_Texto:_
O espetáculo francês "Celui qui Tombe - Aquele que Cai" abriu a 28ª edição do Festival de Teatro de Curitiba revelando seu cerne: um evento político, poético, atraente e realmente para todos.
Trata-se de uma performance realizada sobre uma plataforma de madeira de seis metros por seis metros. Ela se movimenta constantemente _sobe, desce, inclina, gira, balança, chegando a ficar suspensa a dois metros de altura. E é sobre ela que cinco bailarinos tentam manter o equilíbrio enquanto andam, correm, se seguram e tentam não cair.
"'Aquele que Cai' é uma das montagens mais surpreendentes da Europa dos últimos anos. Em muitos momentos seremos aquele que cai ou aqueles que caem. Mas aquele que cai também é aquele que se levanta, pois é inevitável continuar. A glória não é nunca cair, mas sim levantar sempre", diz Leandro Knopfholtz, diretor do festival.
Para quem não fala francês, não há nenhum impedimento, já que o espetáculo é completamente baseado na linguagem e na expressão corporal. As músicas ajudam a ambientar as situações mostradas em cena, mas muitas vezes é o silêncio que dá o tom. A interpretação fica por conta da plateia, mas parece difícil não associar a plataforma à vida e aos esforços, às dificuldades, às conquistas, aos tombos e às recuperações com trajetórias, escolhas e suas consequências.
"Depois de ter passado pelo circo, pela dança e pela música, o meu trabalho teatral pode ser hoje considerado uma desconstrução de todos os seus elementos materiais (texto, luzes, ações, figurinos, som) e a experimentação de novas relações entre esses elementos", explica Yoann Bourgeois, premiado coreógrafo, bailarino e acrobata francês e criador do espetáculo. "Celui qui Tombe - Aquele que Cai" fez na mostra sua estreia no Brasil na abertura do festival, onde será exibido ainda no dia 27 de março. A seguir, passará por Belo Horizonte e São Paulo.

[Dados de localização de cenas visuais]
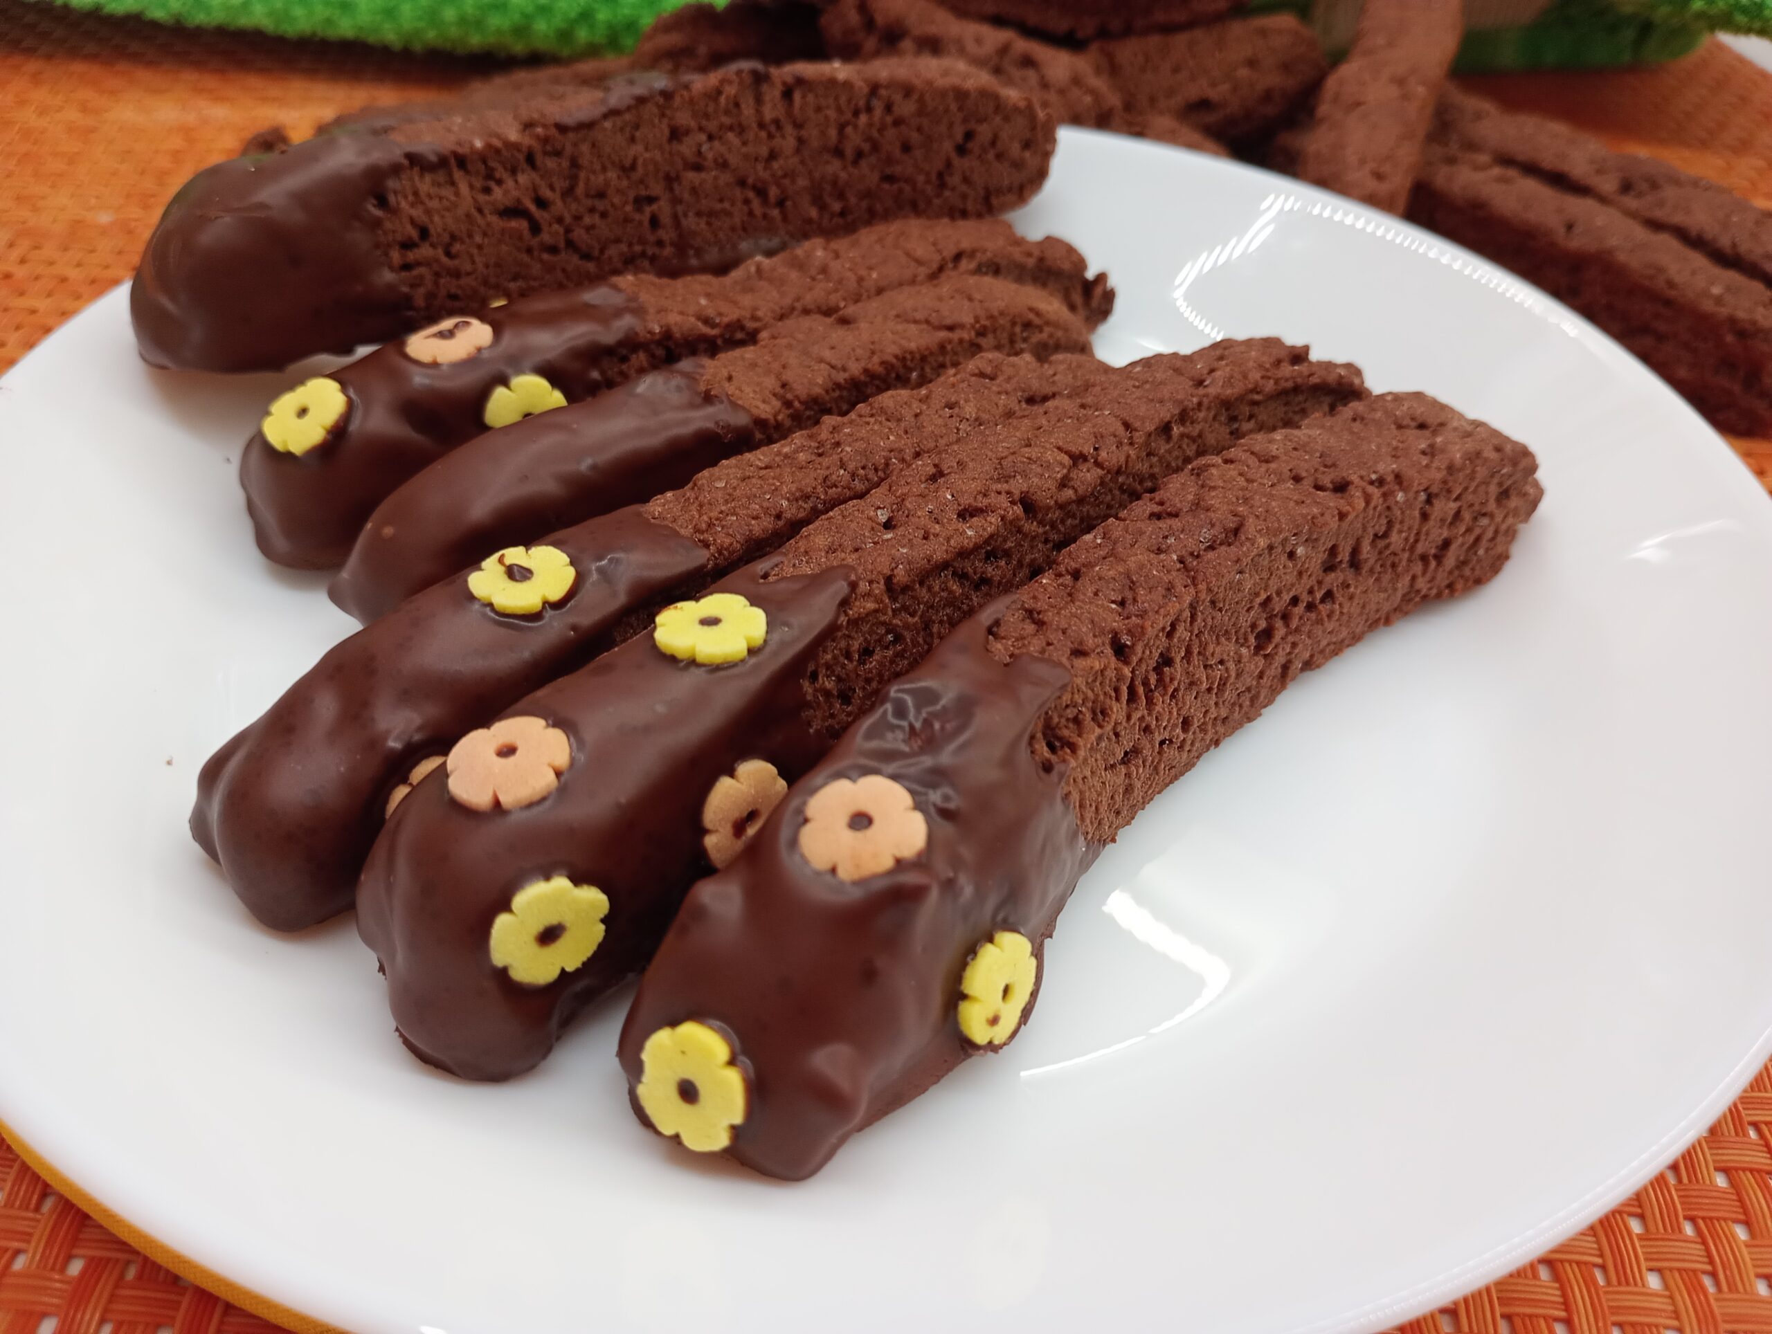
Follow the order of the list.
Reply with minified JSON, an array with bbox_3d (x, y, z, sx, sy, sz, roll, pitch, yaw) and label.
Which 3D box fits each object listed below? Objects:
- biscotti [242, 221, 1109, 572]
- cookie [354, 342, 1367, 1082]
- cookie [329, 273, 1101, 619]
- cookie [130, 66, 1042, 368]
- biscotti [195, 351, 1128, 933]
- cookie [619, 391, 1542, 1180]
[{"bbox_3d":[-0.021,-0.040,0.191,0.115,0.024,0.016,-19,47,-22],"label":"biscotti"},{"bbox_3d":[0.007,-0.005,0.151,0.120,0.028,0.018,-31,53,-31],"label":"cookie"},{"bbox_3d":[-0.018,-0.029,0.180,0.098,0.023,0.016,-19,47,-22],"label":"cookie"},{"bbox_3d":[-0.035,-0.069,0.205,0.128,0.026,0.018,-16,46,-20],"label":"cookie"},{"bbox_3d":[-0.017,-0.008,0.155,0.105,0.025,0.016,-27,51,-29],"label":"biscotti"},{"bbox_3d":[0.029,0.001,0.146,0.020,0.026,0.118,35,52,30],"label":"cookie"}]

_Objetivo do exercício:_ Transcreva do texto acima o trecho entre "O espetáculo francês" e "tentam não cair.", inclusive.

_Área de resposta:_
O espetáculo francês "Celui qui Tombe - Aquele que Cai" abriu a 28ª edição do Festival de Teatro de Curitiba revelando seu cerne: um evento político, poético, atraente e realmente para todos.
Trata-se de uma performance realizada sobre uma plataforma de madeira de seis metros por seis metros. Ela se movimenta constantemente _sobe, desce, inclina, gira, balança, chegando a ficar suspensa a dois metros de altura. E é sobre ela que cinco bailarinos tentam manter o equilíbrio enquanto andam, correm, se seguram e tentam não cair.